Mon Dec 4th through Sat the 9th, 2017 at Long Beach Convention Center
In this paper, the authors present a string clustering problem motivated by DNA data storage.
They introduce a novel distributed clustering algorithm, with a new hashing scheme for edit distance. They present results on simulated and real data in terms of accuracy, performance, scalability, and robustness.
The paper is well written. It is clear and it reads well. The authors clearly state the starting point of the problem and elucidate the characteristics of the clustering problem. Moreover, they consider strategies to reduce computational time such as hashing based on the edit distance/q-gram distance.
The authors should clarify how they evaluate the performance in terms of the benchmark used when not using the synthetic dataset.
The background is to store data in DNA sequences, where one can encode information into specially designed DNA sequences. The data is then retrieved using DNA sequencing machine. Since there can be sequencing errors in the retrieving process, the DNA sequences need to be specially designed so that information can be robustly retrieved.
Such datasets have a lot of small clusters that grows linearly with size of information to be coded. Each cluster contain only a few sequences. The clusters differs a lot to each other, which is determined in the design process. More importantly, not all clusters need to be correctly identified in order to retrieve the original information, which mean the data storage system is very robust.
The dataset is easy in the sense that the clusters are well separated. It is challenging in the sense that the size is in the magnitude of billions.
The ms proposed a clustering method based on a Hashing technique described on page 4, section 3.2. The reads are then grouped locally and globally by their Hashing values, repeated for a predefined iterations.
The ms provides justifications about how to construct the Hash function and the experiment result shows the method does its job. The ms also use q-gram distance to approximate the edit distance to avoid some unnecessary computations.
In general I like this paper and propose to accept it. Since I am not familiar with related literature and I wander if it is possible to split the dataset in small chunks and run fast kNN (e.g. http://www.cs.ubc.ca/research/flann/)?
The paper presents a solution to a new type of clustering problem that has emerged from studies of DNA-based storage. Information is encoded within DNA sequences and retrieved using short-read sequencing technology. The short-read sequencer will create multiple short overlapping sequence reads and these have to be clustered to establish whether they are from the same place in the original sequence. The characteristics of the clustering problem is that the clusters are pretty tight in terms of edit distance (25 max diameter here - that seems quite broad given current sequencing error rates) but well separated from each other (much larger distance between them than diameter).
I thought this was an interesting and timely application. DNA storage is a hot topic and this kind of clustering is one of the computational bottlenecks to applying the method. I guess the methods presented will also be of general interest to the NIPS audience as an example of a massive data inference problem.
The methods look appropriate for the task and the clustering speed achieved looks very impressive.
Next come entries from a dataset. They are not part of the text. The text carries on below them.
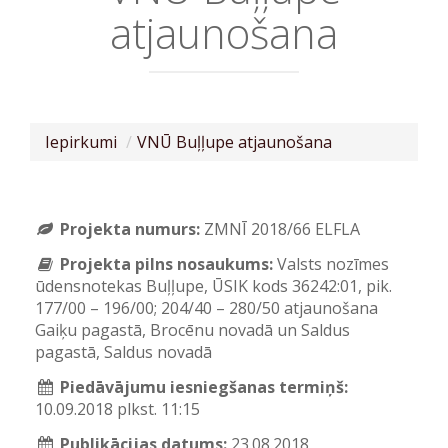
atjaunošana
Iepirkumi
VNŪ Buļļupe atjaunošana
Projekta numurs:
ZMNĪ 2018/66 ELFLA
Projekta pilns nosaukums:
Valsts nozīmes
ūdensnotekas Buļļupe, ŪSIK kods 36242:01, pik.
177/00 – 196/00; 204/40 – 280/50 atjaunošana
Gaiķu pagastā, Brocēnu novadā un Saldus
pagastā, Saldus novadā
Piedāvājumu iesniegšanas termiņš:
10.09.2018 plkst. 11:15
Publikācijas datums:
23.08.2018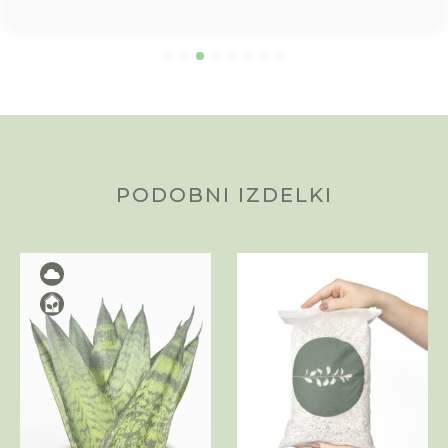
PODOBNI IZDELKI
The paper is well written and the problem, methods and results were easy to follow.
My main concern with the work centred around how realistic is the generative model of the data. The substitution error rate and the insertion/deletion error rates are set to be the same parameter p/3. I think that current Illumina high-throughput sequencing is associated with much higher substitution error rates than insertion/deletion rates, I think perhaps 100-fold less insertion/deletion than substitution for some illumina technologies. If insertion/deletion rates are much lower than substitution errors then perhaps the problem is less challenging than stated here since there would be less requirement for dealing with edit distances in the case insertions/deletions are rare. Also, for most technologies the error rates from sequencing are can be well established and therefore methods can be fine-tuned given knowledge of these parameters.